Power of compounding: Explanation 2
This is the one I tried to teach my son in the video below.
- At age 10, you have Rs. 10 (we will denote this original Rs. 10 in red for reference)
- Age 20, you still have the original Rs. 10 + a profit of Rs. 10 (from the doubling). So 10 + 10
- At age 30, you still have original Rs. 10 + a profit of Rs. 10 from this + the profit that you got at age 20 doubles to 20. So it is 10 + 10 + 20 = 40 = 10 + 30. The total profit is now Rs. 30.
- At age 40, you still have original Rs. 10 + a profit of Rs. 10 from this + the total profit that you got at age 30 doubles to 60. So it is 10 + 10 + 60 = 80 = 10 + 70
- At age 50, it is 10 + 10 + 140 = 160 = 10 + 150 . The 140 comes from doubling of the 70 (total profit at age 40)
Note to parent: Yeah, yeah I know what you are thinking, that it is a bit much. Please do not assume your child will not understand what you don’t.

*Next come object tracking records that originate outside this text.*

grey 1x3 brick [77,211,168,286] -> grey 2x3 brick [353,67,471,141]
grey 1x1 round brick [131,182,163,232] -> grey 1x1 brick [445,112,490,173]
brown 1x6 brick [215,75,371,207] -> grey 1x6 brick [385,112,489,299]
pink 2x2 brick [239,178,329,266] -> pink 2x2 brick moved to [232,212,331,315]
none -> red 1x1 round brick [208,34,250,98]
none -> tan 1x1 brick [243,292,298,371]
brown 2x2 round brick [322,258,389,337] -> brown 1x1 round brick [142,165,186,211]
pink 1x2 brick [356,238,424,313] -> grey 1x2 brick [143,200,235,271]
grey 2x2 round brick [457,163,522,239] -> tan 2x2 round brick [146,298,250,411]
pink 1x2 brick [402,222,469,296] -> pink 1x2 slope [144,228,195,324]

| Age | Amount Invested | Profit from the original amount | Profit from doubling of previous years total profit | Total Profit | Total Value = tot profit +amt |
| 10 | 10 | 10 | |||
| 20 | 10 | 10 | 10 | 20 | |
| 30 | 10 | 10 | 20 | 30 | 40 |
| 40 | 10 | 10 | 60 | 70 | 80 |
| 50 | 10 | 10 | 140 | 150 | 160 |
| 60 | 10 | 10 | 300 | 310 | 320 |
| 70 | 10 | 10 | 620 | 630 | 640 |
| 80 | 10 | 10 | 1260 | 1270 | 1280 |
| 90 | 10 | 10 | 2540 | 2550 | 2560 |
| 100 | 10 | 10 | 5100 | 5110 | 5120 |
The same table is shown as an image for better understanding.
The advantage of this approach is we recognise that the value grows to a large amount only because the total profit doubles every ten years along with the original Rs. 10. The major contributor is this total profit doubling. This is how compounding or compound interest works. The profit from previous years grows just as much as the original investment.

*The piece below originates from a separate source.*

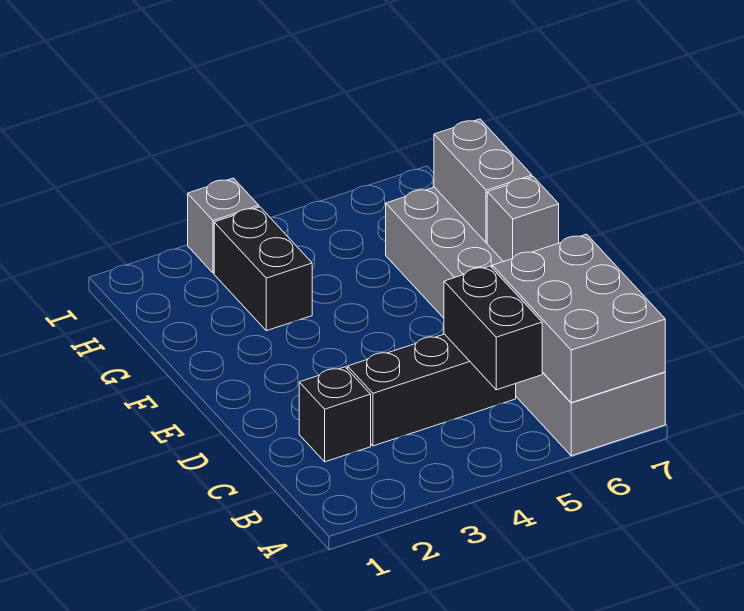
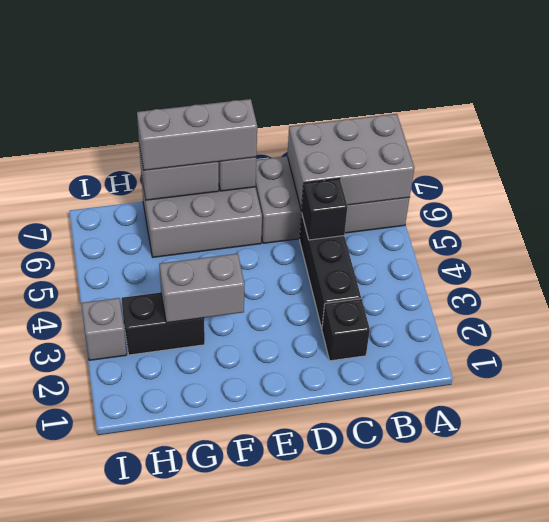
black 1x2 brick [444,266,542,390] -> black 1x1 brick [301,178,348,240]
none -> grey 1x3 brick [137,99,257,170]
none -> grey 1x2 brick [159,254,245,323]

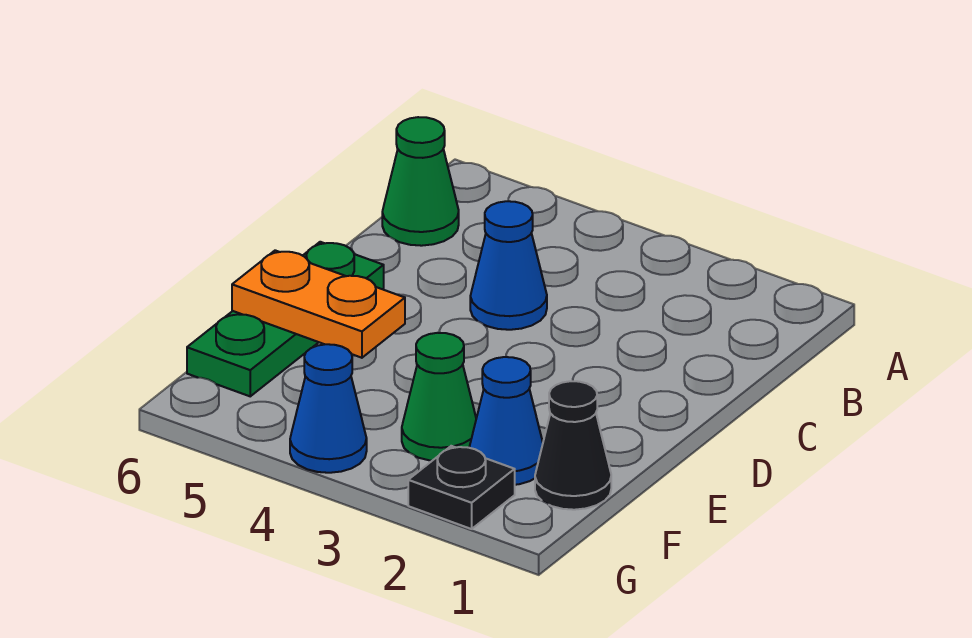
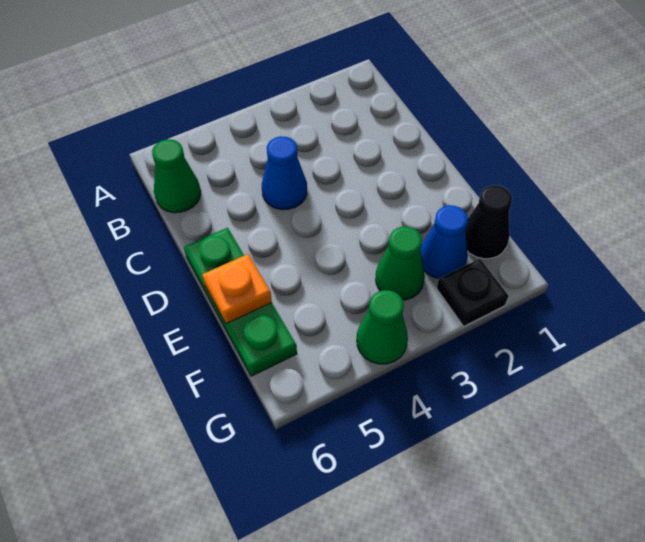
orange 1x2 plate [232,250,405,358] -> orange 1x1 plate [202,254,272,324]
blue 1x1 cone [290,344,367,473] -> green 1x1 cone [357,290,408,364]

Note to parents: This illustration of money doubling every ten years corresponds to an annualized return of about 7.2% (before tax). So it is pretty realistic. However, do not use higher returns to teach compounding so say that the same thing happens in mutual funds or stocks – it does not!!
Note about my son: From the video below you might get the impression that Srikanth does not seem interested too much. Actually, he is frustrated with me as we had to shoot the video again as the application crashed. Usually, he does not make eye contact when we teach him something but he is always listening. When I posted the first video with him, many were impressed with his vocabulary and articulation. That is because he spends a lot of time watching documentaries.

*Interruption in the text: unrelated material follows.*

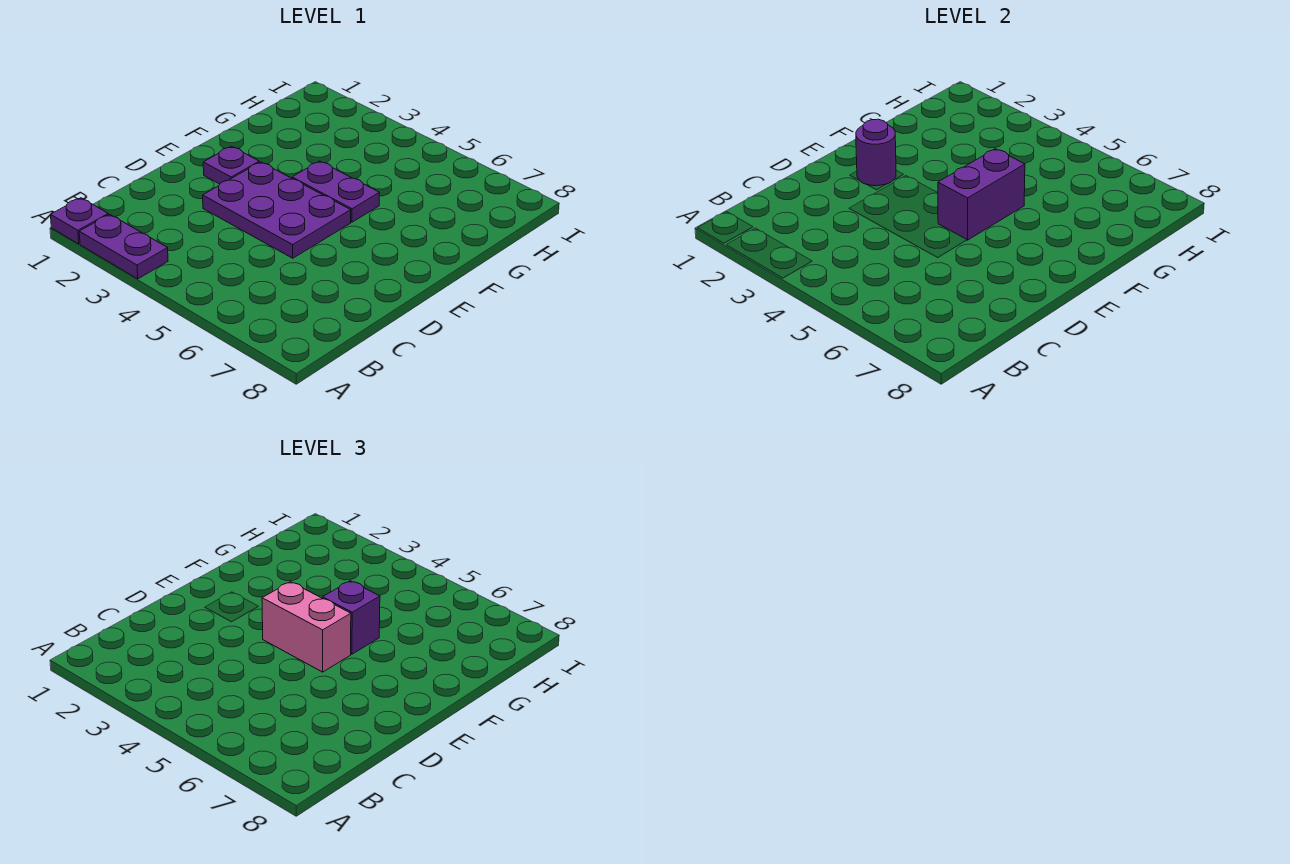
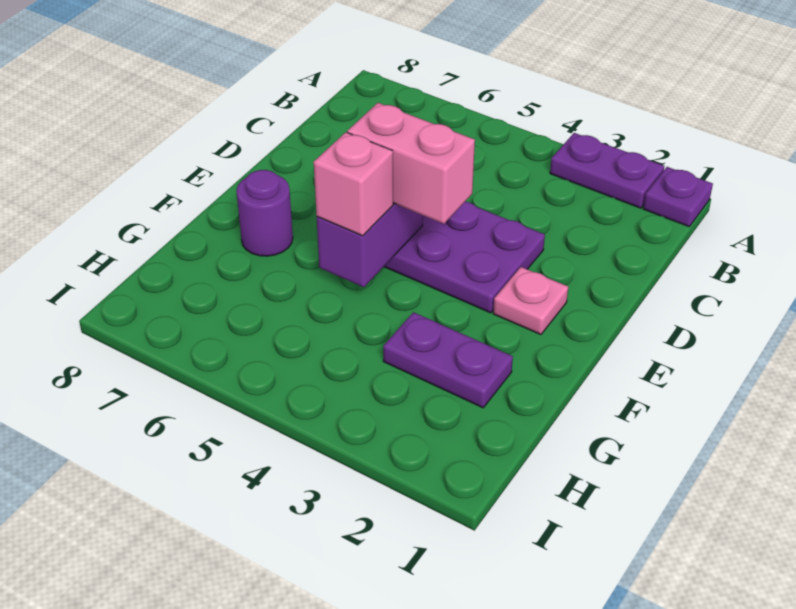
purple 1x1 plate [203,146,259,184] -> pink 1x1 plate [493,267,568,335]
purple 1x1 round brick [856,119,896,186] -> purple 1x1 round brick moved to [236,170,293,256]
purple 1x2 plate [292,161,379,222] -> purple 1x2 plate moved to [383,312,513,408]
purple 1x1 brick [323,581,380,654] -> pink 1x1 brick [314,132,393,236]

You might think that the above is a bit much for him. Yes, I agree, but I know that he can take at least some of it. He can talk about sexual reproduction in plants for hours (and then figured out on his own how babies are made). So this is relatively trivial stuff. He may not have understood everything but he seemed to have grasped (1) money left untouched in an investment will grow to something big after a long time and (2) not only does the money put in double every 10Y, the profit also doubles. That is good enough IMO.